Does a problem with the media lead to the positive conclusions that they have about the possibilities of the blogosphere? I am not very sure I believe their conclusions and am inclined to agree with this one commentator.  The problem is, if everyone talks at once, can anyone listen?
I blog and post all the time – and have specific, new, ideas on how to effectuate real change. I don’t think anyone in power ever hears me – or the millions of other single voices shouting in the electronic cacophony. Have you heard this?
How about my answer to the Afghanistan problem from a previous show? Maybe all that rises from the din is the indistinct voice of the muddled middle.

DC Development Collapses: Stimulus Project

The Poplar Point Development Project worth $2.5 billion dollars is shelved. Clark Construction pulled out of the project because of the economic circumstances that the US is in.

This project had designs to reinvigorate an area of DC that has suffered for years without businesses, restaurants, and other parts of what most Americans consider an appropriate life style.

The project also could have included a new stadium for one of the city’s successful sports franchises, the DC United Soccer team. The development would complement the new Nationals Stadium (professional baseball) and the new stores and businesses planned for that side of the River.

Howe about including this as part of the stimulus program–new jobs during construction and a range of housing and businesses in a part of the city that desperately needs both.

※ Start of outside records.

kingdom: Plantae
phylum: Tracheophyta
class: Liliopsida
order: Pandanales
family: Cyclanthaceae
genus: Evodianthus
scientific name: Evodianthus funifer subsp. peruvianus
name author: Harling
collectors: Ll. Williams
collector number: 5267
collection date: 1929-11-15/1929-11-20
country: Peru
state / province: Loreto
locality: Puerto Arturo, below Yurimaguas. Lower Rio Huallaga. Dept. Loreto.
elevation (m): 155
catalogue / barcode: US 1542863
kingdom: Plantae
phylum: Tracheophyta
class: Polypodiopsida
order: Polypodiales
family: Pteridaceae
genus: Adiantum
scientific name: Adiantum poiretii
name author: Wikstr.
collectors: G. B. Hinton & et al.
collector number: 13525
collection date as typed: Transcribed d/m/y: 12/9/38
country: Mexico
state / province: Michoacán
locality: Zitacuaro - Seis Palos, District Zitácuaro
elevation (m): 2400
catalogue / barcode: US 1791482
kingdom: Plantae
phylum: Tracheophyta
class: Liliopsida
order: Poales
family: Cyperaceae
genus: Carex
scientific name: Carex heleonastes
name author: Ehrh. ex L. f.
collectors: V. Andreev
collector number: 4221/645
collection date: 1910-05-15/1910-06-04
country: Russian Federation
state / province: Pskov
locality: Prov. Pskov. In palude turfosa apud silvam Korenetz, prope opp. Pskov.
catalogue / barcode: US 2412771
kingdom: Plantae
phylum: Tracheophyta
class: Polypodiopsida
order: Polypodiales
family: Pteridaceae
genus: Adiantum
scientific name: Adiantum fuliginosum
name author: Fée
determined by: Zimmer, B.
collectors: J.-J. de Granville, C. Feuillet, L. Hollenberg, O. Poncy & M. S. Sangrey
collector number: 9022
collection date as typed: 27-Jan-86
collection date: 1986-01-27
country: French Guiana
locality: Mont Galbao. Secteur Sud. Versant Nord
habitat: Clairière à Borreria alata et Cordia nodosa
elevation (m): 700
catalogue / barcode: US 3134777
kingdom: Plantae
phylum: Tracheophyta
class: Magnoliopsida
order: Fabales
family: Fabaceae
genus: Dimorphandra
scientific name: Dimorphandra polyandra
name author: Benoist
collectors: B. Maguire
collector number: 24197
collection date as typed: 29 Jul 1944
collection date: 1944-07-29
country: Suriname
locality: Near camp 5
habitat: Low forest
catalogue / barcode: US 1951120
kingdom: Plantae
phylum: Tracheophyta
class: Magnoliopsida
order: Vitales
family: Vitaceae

Stimulus Dollars Stay in US

Today’s columnist in Post raises an interesting possibility: what if companies receiving stimulus dollars take it overseas? A letter opposing “Buy American” provisions in the stimulus has been signed by the U.S. Chamber of Commerce, the Business Roundtable and several other such groups.

Can you imagine! The problem is yes, easily. Multinational corporations are often more powerful than some governments of nations. They have often been able to push through trade agreements and a variety of tax policies to benefit their corporations and the members of the board of directors.

Hang ‘Em High

or at least get a portion of their earnings back.  Madoff and the others are criminals. Put them in the old Clint Eastwood westerns.

See this column today about the economy and the Wall Street financiers.

Can they be trusted to look out for the best interests of the people?

Congress needs to put a serious stick to the second stimulus package.